NHLBI, American Heart Association (but not for the human ES cell work), the Pollin Foundation, the California Institute for Regeneration Medicine (we just received one of their first Comprehensive Research Grants for $2.3 million) (Sources of support)
6. How functional is your lab homepage and how regularly is it updated?
I like to think it’s quite functional. We update it fairly regularly, especially with new personnel and publications.
7. What is the most important problem of recent stem cell biology?
Trying to figure out the relative contributions of inherent genetic programming and the tissue environment in directing stem cell fate.
8. What is the decisive mechanism behind stem cell’s remarkable regenerative potential? Differentiation, fusion, paracrine factors…How tissue dependent it is?
That remains to be seen.
9. How would you define the endogenous regenerative potential of a tissue/organ, say skeletal muscle?
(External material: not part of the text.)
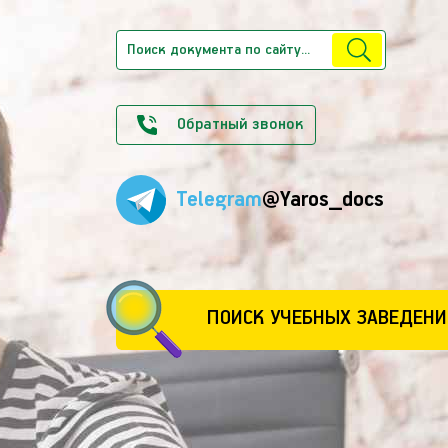
Обратный звонок
Telegram
@Yaros_docs
ПОИСК УЧЕБНЫХ ЗАВЕДЕНИ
Skeletal muscle has some capacity for repair, through resident precursor cells, i.e., satellite cells. There is much debate about whether cardiac muscle has a similar stem cell reservoir. Some investigators believe this “stem cell niche” is functional, while others believe it represents a vestige of development. The fact that patients who suffer a heart attack do not recover significant organ function argues for the latter, while the presence of ongoing, low-level apoptosis among cardiac myocytes, as seen in some studies, suggests there may be a mechanism that supports new myocyte formation.
10. In which medical sectors will stem cell therapie likely to be disruptive treatments in the next decade…knee implants, sports medicine, heart muscle….?
I like to think that what we learn about cardiac myocyte differentiation both in vitro and in vivo will result in cell-based therapies for myocardial insufficiency (i.e., heart failure) over the next decade. That’s why we’re doing what we do.